Huawei Share: İki Gezgin Bir Arada

Huawei MateBook 13’ün sunduğu ve markaya özgü ilginç özelliklerden biri Huawei Share. Elinizde uyumlu bir Huawei cep telefonu varsa, telefonu doğrudan bilgisayarınıza eşleştirerek fotoğraf ve dosya aktarımı gerçekleştirebiliyorsunuz. Hatta telefonunuzun ekranını bilgisayarınıza yansıtarak telefonunuzu bilgisayarınız üzerinden kullanabiliyor, uygulama çalıştırabiliyor, mesaj ve çağrı yanıtlayabiliyorsunuz. Bunun için NFC özelliği açık uyumlu telefonunuzu bilgisayarın üzerinde yer alan mavi çerçeveli Huawei Share etiketine yaklaştırmanız yeterli. Senkronizasyon penceresi otomatik olarak açılıyor ve her iki cihazda onay vermenizin ardından telefonunuz bilgisayarınızın bir parçası haline geliyor.

Huawei Share sayesinde telefonunuzun ekranı ve tüm fonksiyonları bilgisayarınıza taşınıyor.

Bağlantı sağlandıktan sonra telefon ekranında görüntülediğiniz bir fotoğraf veya videoyu bilgisayara aktarmak isterseniz telefonu etikete yaklaştırmanız yeterli. Bu işi elle yapmak isterseniz cep telefonundaki dosyaları tutup sürüklemek için bilgisayardaki görüntünün üzerine tıklayıp bir süre basılı tutmanız gerekiyor.

Fakat burada altını çizmek istediğim önemli bir konu var: Bilgisayardaki Huawei Share etiketini sökmeyin. Çünkü telefonla eşleştirme ve dosya aktarımı için ilk iletişimi sağlayan NFC yongası doğrudan bu etiketin içinde yer alıyor. İlk bakışta etiketin bilgisayarda telefonu yaklaştırmanız gereken bölgeyi işaretlemek için yapıştırıldığını düşünüyorsunuz ama öyle değil. Etiketi sökerseniz bu işi yapan NFC yongasını da sökmüş oluyorsunuz. Dahası, etiketin arkasındaki yalıtkan özelliğe sahip yapışkan soyulduğu için etiketi alüminyum yüzeye tekrar tutturmaya çalıştığınızda alüminyum gövdedeki anteni bloke ediyor ve etiket çalışmıyor.

Bilgisayarın altında yer alan bu etiket Huawei Share fonksiyonlarını bizzat üstleniyor, sökmemeniz iyi olur.
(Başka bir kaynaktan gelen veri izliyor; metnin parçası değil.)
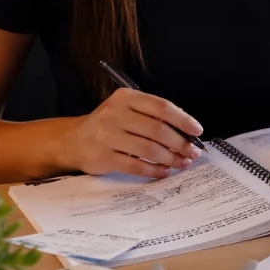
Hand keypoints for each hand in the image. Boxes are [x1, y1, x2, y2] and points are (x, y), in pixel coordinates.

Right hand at [64, 88, 204, 177]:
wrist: (72, 140)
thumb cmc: (108, 124)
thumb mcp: (126, 110)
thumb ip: (152, 115)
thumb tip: (186, 130)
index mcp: (125, 98)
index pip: (162, 107)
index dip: (183, 120)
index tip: (197, 131)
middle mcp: (115, 114)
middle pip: (158, 130)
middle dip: (181, 143)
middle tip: (193, 152)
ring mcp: (107, 136)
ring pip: (149, 149)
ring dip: (171, 158)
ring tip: (182, 162)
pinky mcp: (103, 158)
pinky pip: (136, 166)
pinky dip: (154, 170)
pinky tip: (164, 171)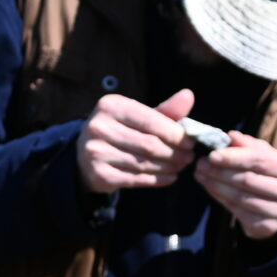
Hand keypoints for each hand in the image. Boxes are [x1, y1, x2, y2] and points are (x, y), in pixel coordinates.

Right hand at [77, 89, 195, 192]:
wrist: (85, 156)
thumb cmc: (119, 131)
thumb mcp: (138, 116)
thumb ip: (165, 110)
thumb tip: (189, 95)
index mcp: (111, 105)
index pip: (151, 121)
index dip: (175, 134)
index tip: (190, 142)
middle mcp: (99, 127)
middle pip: (149, 144)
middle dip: (174, 153)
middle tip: (188, 157)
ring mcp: (96, 152)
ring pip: (144, 163)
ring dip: (168, 167)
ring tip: (181, 166)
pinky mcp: (99, 174)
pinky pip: (136, 179)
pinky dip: (157, 180)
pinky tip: (170, 178)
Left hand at [196, 133, 276, 240]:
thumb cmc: (274, 173)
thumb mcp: (268, 155)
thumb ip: (250, 146)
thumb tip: (231, 136)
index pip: (261, 161)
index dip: (234, 157)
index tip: (212, 154)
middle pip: (249, 180)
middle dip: (220, 171)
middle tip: (201, 164)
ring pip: (240, 197)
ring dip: (215, 185)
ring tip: (201, 175)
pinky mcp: (268, 228)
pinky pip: (237, 211)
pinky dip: (220, 198)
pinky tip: (210, 188)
Ha etiketi sökerseniz ne olur? O kadar büyük bir sorun değil. Etiketi metal olmayan bir yüzeye, örneğin yanınızda taşıdığınız bir anahtarlığa veya masanın kenarına yapıştırarak kullanmaya devam edebilirsiniz. Ayrıca cep telefonunu bilgisayarla eşleştirme işini etiket olmaksızın birkaç ek tıklamayı göze alarak halletmeniz de mümkün. Yani fonksiyon adına bir kaybınız olmuyor, sadece biraz kolaylıktan feragat etmiş oluyorsunuz.
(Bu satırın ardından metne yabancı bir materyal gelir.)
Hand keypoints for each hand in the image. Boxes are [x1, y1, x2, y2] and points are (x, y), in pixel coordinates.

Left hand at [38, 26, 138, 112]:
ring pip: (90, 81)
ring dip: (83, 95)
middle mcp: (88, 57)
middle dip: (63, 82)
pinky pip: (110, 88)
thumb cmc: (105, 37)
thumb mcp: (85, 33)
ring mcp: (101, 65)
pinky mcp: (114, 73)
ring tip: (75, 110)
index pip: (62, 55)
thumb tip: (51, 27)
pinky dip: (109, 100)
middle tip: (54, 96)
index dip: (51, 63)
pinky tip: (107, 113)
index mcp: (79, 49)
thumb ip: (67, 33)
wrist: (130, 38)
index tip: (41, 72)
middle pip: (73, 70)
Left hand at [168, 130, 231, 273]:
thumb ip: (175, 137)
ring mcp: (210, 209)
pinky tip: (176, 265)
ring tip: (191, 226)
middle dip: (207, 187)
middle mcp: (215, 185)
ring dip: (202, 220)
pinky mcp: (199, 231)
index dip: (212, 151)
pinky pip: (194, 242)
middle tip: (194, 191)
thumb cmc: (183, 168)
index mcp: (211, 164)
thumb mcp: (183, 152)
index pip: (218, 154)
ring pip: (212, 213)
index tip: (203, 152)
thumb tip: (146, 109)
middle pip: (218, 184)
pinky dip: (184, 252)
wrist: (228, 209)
Bu aslında ilginç bir durum. Ben normalde bu tarz cihazlarda etiketleri sökerim, çünkü zaman içinde cihaz dış ortamla ve gün ışığıyla haşır neşir oldukça etiketin altıyla yüzeyin diğer kısımları arasında ton farkı oluşur. Aylar veya yıllar sonra yıpranmış etiketi söktüğünüzde cihazın kalan ömrü süresince size kendi hatırlatan bir izle karşılaşırsınız. Bu nedenle söz konusu özelliğin etikete değil de doğrudan gövdeye entegre olmasını tercih ederdim. Belki sonraki sürümlerle bunu da görürüz.

Sonuç ve Editörün Yorumu

Huawei MateBook 13’ü incelerken aklıma matematikçi ve filozof Blaise Pascal’ın 17. yüzyılda yazdığı uzunca bir mektubun başlangıç cümlesi geldi. “Aslında bu mektubu daha kısa yazmak isterdim ama vaktim yoktu” diye başlar Pascal. Az ve öz olmanın uzun ve karmaşık olmaktan daha fazla özen gerektirdiğini anlatır.
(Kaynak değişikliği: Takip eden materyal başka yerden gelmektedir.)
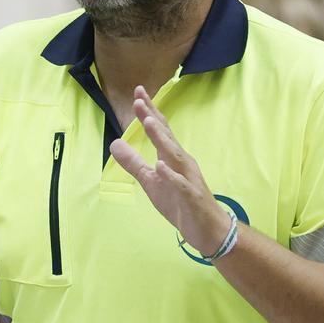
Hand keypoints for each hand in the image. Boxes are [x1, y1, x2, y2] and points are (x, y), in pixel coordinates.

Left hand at [109, 86, 227, 254]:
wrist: (208, 229)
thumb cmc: (180, 202)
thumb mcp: (151, 181)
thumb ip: (134, 163)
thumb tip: (114, 143)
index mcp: (172, 157)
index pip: (160, 130)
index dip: (149, 112)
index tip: (138, 93)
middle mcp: (182, 162)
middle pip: (167, 136)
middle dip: (153, 118)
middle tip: (140, 99)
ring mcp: (188, 178)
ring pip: (175, 155)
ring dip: (162, 139)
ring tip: (148, 123)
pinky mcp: (191, 196)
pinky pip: (181, 184)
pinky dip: (171, 175)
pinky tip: (160, 166)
Huawei MateBook 13 de benzer şekilde, dizüstü bilgisayarlarda üzerinde uzunca düşünülmüş kısa ve öz bir cümleye karşılık geliyor. En yalın haliyle anlatmak gerekirse ne bir eksik, ne bir fazla. Bakınca öyle süslü, göz alıcı, kendini gösteren bir tasarımı yok. Ama zaten öyle bir derdi de yok. Masanın arkasında emirler yağdırmaya alışmış heybetli biri gibi değil de, dünyanın neresine giderseniz gidin yaşayacağınız maceralara ortak olmaya hazır, tüm ağırlığını sırtından atmış bir yol arkadaşına benziyor. Hafifliği ve sağlamlığıyla, mobil cihazlarla yakaladığı uyumla, verimlilik adına tüm ihtiyaçlarınızı karşılamaya yetecek düzeydeki performansıyla, tek şarjda bir çalışma gününü rahatça karşılayabilen pil ömrüyle ve kullanıcısına yük olmayan aksesuarlarıyla ihtiyaç duyduğu her an sahibinin yanında olacağı mesajını veriyor.

Tercih edilen ekran en boy oranı nedeniyle multimedya tüketimi açısından geniş ekranlı rakipleri kadar ideal olmaması hariç, diğer açılardan bakıldığında kendi değer vaatleri çerçevesinde cihazın sözü edilecek herhangi bir kusuru yok. Taşıması kolay, ekranı güzel, klavyesi son derece rahat.

Fiyat olarak 8 bin lira civarına çıkabiliyorsanız, güncel ve hafif bir bilgisayara ihtiyacınız varsa Huawei MateBook 13’ü rahatlıkla alternatifleriniz arasına alabilirsiniz.